Summary Table:  Click on this table, which shows that the percentage of single-member seats won by the parties of the incoming Liberal Party and National Party Coalition Government (54.0%) is well in excess of the percentage of first preference votes they received (39.5%). The table shows that this injustice would not have occurred if a Hare-Clark form of proportional representation had been used as the electoral system.  

Under Hare-Clark the percentage of Coalition seats would have been 45.3%, which is much closer to the minority of votes they received than is the result under the 
distorting single-member system. The simplest Hare-Clark outcome would be an ALP Government supported by the Australian Democrats, as those two parties would together have gained 51.3% of the seats.  

With Hare-Clark, casual vacancies filled by countback of general election ballot-papers, as in the Tasmanian and ACT Assemblies, the predictable party continuity lets Governments last full term.  

Also under Hare-Clark at least 2.0% of MHRs would have represented one other distinct body of opinion, that 8.4% of voters that gave their first preference vote to the One Nation Party.
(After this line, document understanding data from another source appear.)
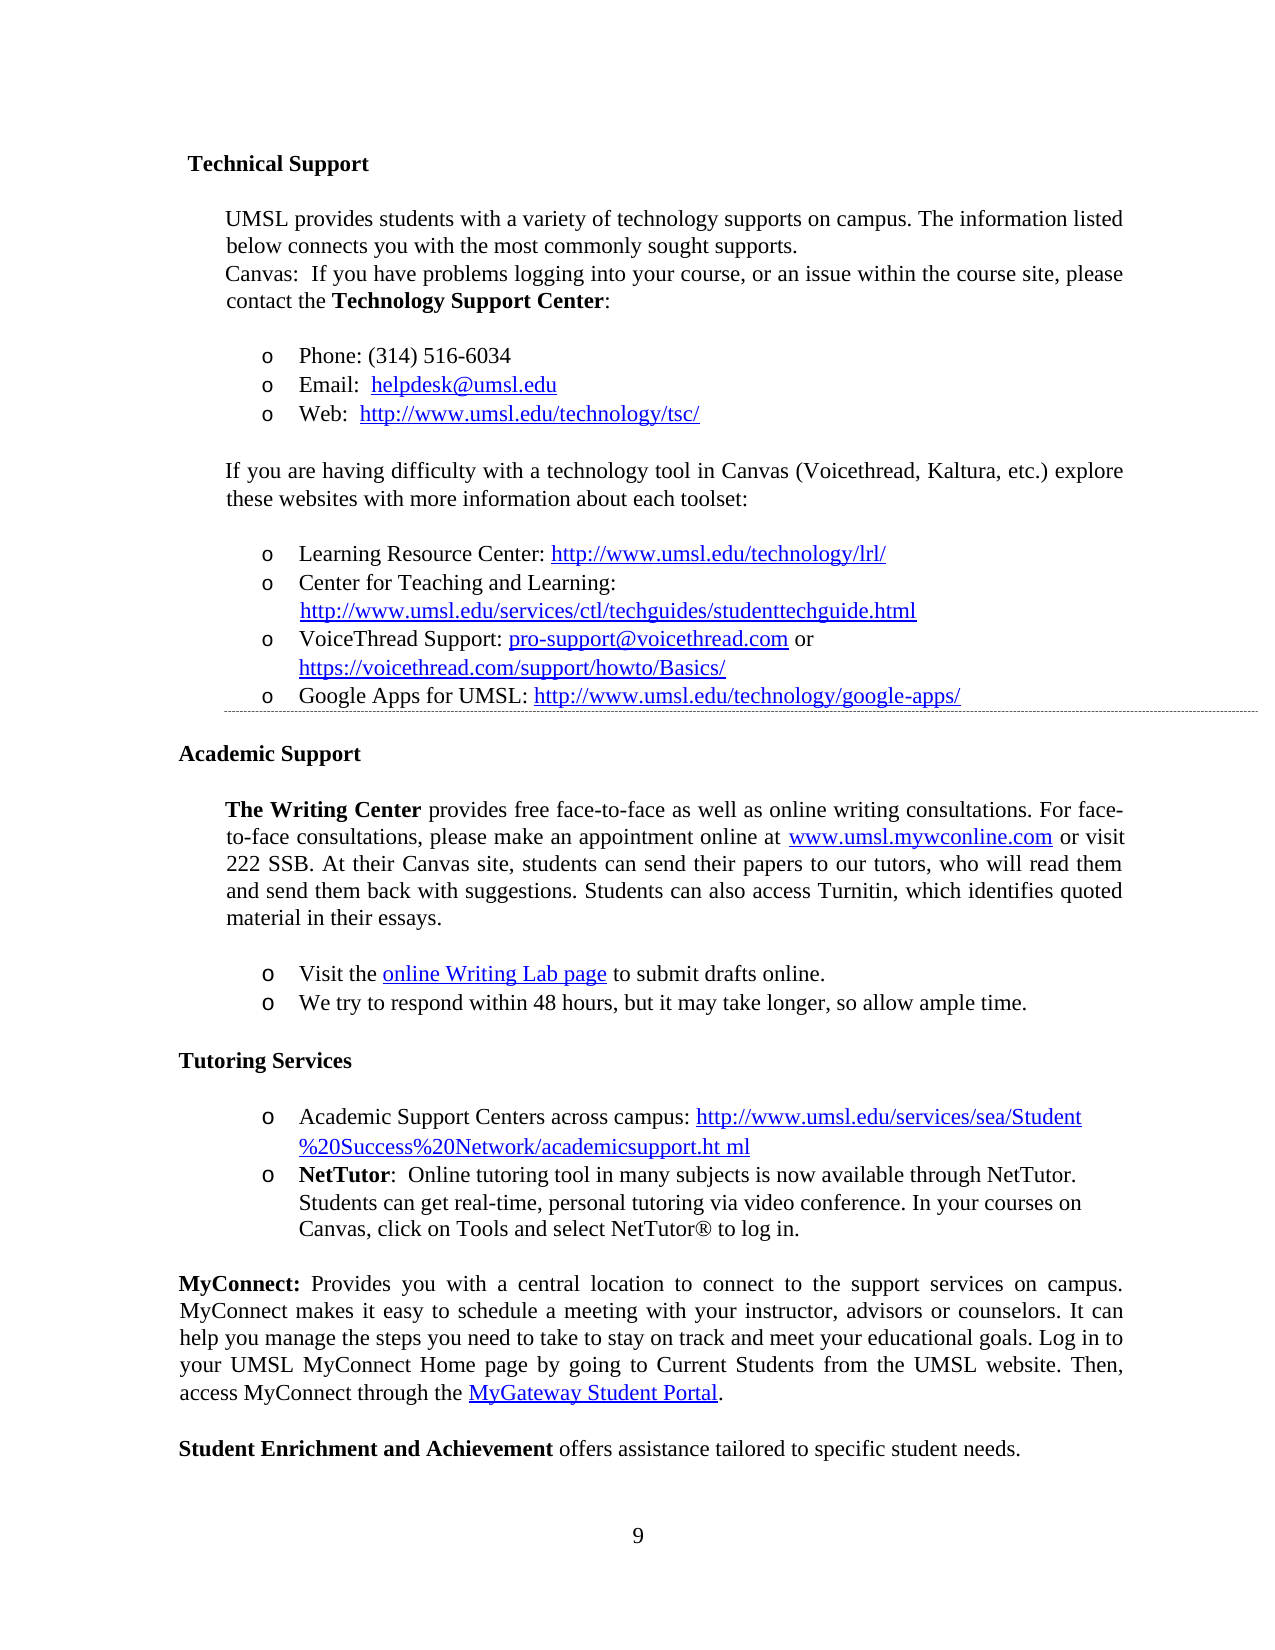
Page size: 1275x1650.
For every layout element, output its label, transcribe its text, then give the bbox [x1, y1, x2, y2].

text UMSL provides students with a variety of technology supports on campus. The information listed below connects you with the most commonly sought supports. [225, 205, 1125, 259]
list Learning Resource Center: http://www.umsl.edu/technology/lrl/ [261, 540, 1125, 567]
text If you are having difficulty with a technology tool in Canvas (Voicethread, Kaltura, etc.) explore these websites with more information about each toolset: [225, 458, 1125, 511]
list We try to respond within 48 hours, but it may take longer, so allow ample time. [261, 989, 1125, 1017]
list Academic Support Centers across campus: http://www.umsl.edu/services/sea/Student%20Success%20Network/academicsupport.ht ml [261, 1103, 1125, 1159]
list Phone: (314) 516-6034 [261, 342, 1125, 370]
list NetTutor: Online tutoring tool in many subjects is now available through NetTutor. Students can get real-time, personal tutoring via video conference. In your courses on Canvas, click on Tools and select NetTutor® to log in. [261, 1161, 1125, 1242]
text Canvas: If you have problems logging into your course, or an issue within the course site, please contact the Technology Support Center: [225, 260, 1125, 313]
list VoiceThread Support: pro-support@voicethread.com or https://voicethread.com/support/howto/Basics/ [261, 626, 1125, 681]
subtitle Academic Support [178, 740, 1125, 766]
list Google Apps for UMSL: http://www.umsl.edu/technology/google-apps/ [261, 682, 1125, 710]
text Student Enrichment and Achievement offers assistance tailored to specific student needs. [178, 1434, 1125, 1461]
list Center for Teaching and Learning: [261, 569, 1125, 596]
list Email: helpdesk@umsl.edu [261, 371, 1125, 399]
subtitle Tutoring Services [178, 1047, 1125, 1073]
list Web: http://www.umsl.edu/technology/tsc/ [261, 400, 1125, 427]
subtitle Technical Support [187, 150, 1125, 176]
text http://www.umsl.edu/services/ctl/techguides/studenttechguide.html [300, 598, 1125, 624]
text The Writing Center provides free face-to-face as well as online writing consultations. For face-to-face consultations, please make an appointment online at www.umsl.mywconline.com or visit 222 SSB. At their Canvas site, students can send their papers to our tutors, who will read them and send them back with suggestions. Students can also access Turnitin, which identifies quoted material in their essays. [225, 796, 1125, 931]
list Visit the online Writing Lab page to submit drafts online. [261, 959, 1125, 988]
text MyConnect: Provides you with a central location to connect to the support services on campus. MyConnect makes it easy to schedule a meeting with your instructor, advisors or counselors. It can help you manage the steps you need to take to stay on track and meet your educational goals. Log in to your UMSL MyConnect Home page by going to Current Students from the UMSL website. Then, access MyConnect through the MyGateway Student Portal. [178, 1270, 1125, 1405]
The present system excludes that ONP minority entirely, yet awards the smaller 5.3% National Party minority vote 10.8% of the seats - not the fairer 6.1% that Hare-Clark would give.  
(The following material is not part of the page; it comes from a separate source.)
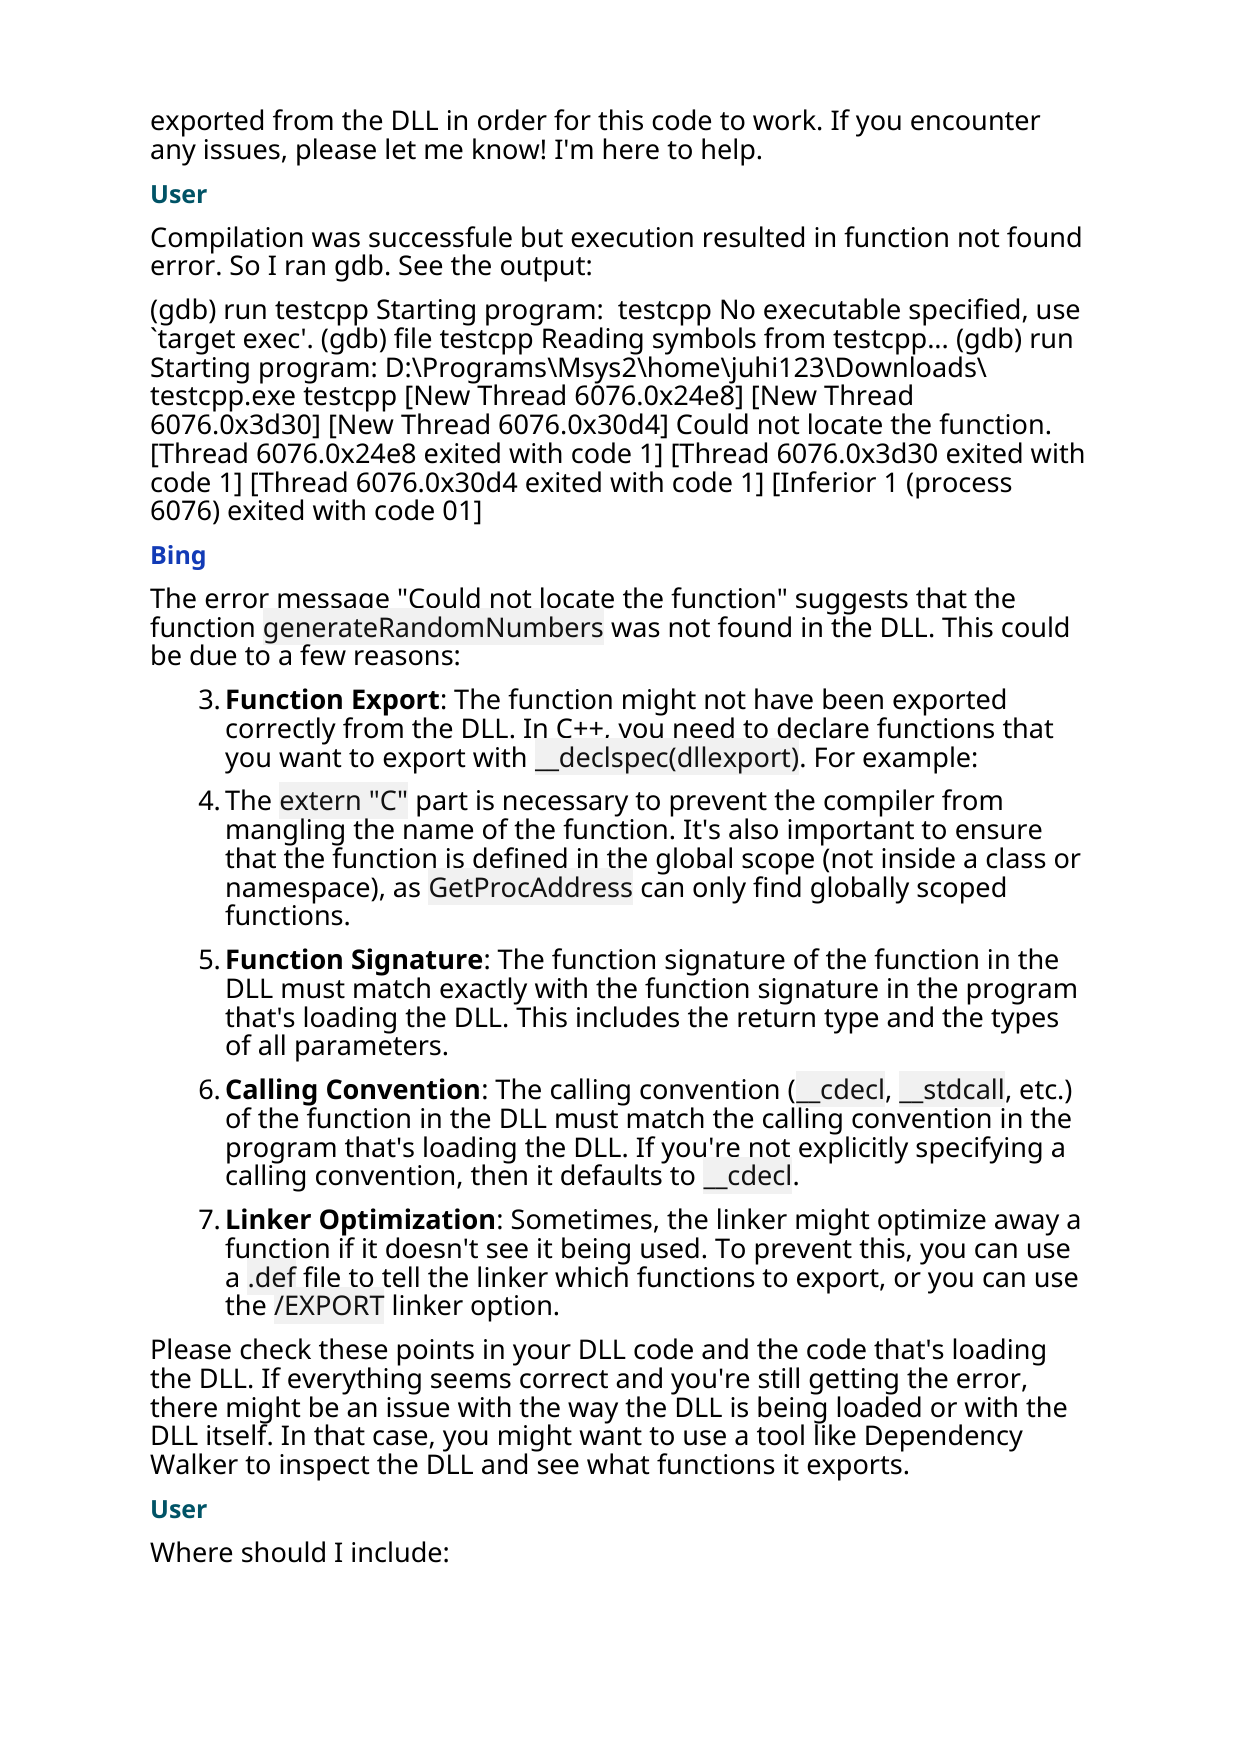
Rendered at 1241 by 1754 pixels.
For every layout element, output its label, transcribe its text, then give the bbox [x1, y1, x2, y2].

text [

With Hare-Clark casual vacancies filled by countback of general election ballot-papers, as for the Tasmanian and ACT Assemblies, the predictable party continuity lets Governments last full term. 

Details of the 25 Multi-member PR Districts: Click on details to see the PR districts, the votes in each, and the seats that would be won with that arrangement, compared with the single-member seats actually won. The single-member system reveals that in 98 of the 148 single-member districts (66%) an absolute majority of voters cast their first preference vote for a candidate other than the candidate that was elected.  

This election, like many under the single-member, winner-take-all system, shows that the diversity of views of the electorate would have been more faithfully represented, and less distorted, if a Hare-Clark multi-member PR electoral system had been used instead of single-member electoral districts. Under Hare-Clark PR in Tasmania a party has often won a majority of votes in one or more of that State's five multi-member districts, but only once has a Tasmanian MHA (Douglas Lowe in 1979) received an absolute majority of first preference votes, because the diversity of candidates and their support has nearly always let voters express their diverse views with a real chance of their being represented. There is no restrictive "winner-take-all" scheme operating for the Lower House of either Tasmania or the Australian Capital Territory, as there is in all the other Lower Houses in Australia, which still continue to be elected from single-member electorates.